Data for this task below:
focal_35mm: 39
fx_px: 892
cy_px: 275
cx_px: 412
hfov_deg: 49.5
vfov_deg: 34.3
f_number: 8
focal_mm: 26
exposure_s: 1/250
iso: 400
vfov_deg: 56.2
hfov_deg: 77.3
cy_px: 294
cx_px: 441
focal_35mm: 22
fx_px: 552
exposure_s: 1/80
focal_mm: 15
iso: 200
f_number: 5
End of Data for this task.
Data for this task below:
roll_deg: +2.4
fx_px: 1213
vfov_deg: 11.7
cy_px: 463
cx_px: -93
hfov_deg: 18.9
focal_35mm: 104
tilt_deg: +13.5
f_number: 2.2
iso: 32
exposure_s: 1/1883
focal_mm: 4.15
End of Data for this task.
Assigned task
Starting at the line that has "hfov_deg: 18.9" and ending at the line that has "focal_mm: 4.15", please write out the lines above exactly, leaving out all others.

Solution to this task
hfov_deg: 18.9
focal_35mm: 104
tilt_deg: +13.5
f_number: 2.2
iso: 32
exposure_s: 1/1883
focal_mm: 4.15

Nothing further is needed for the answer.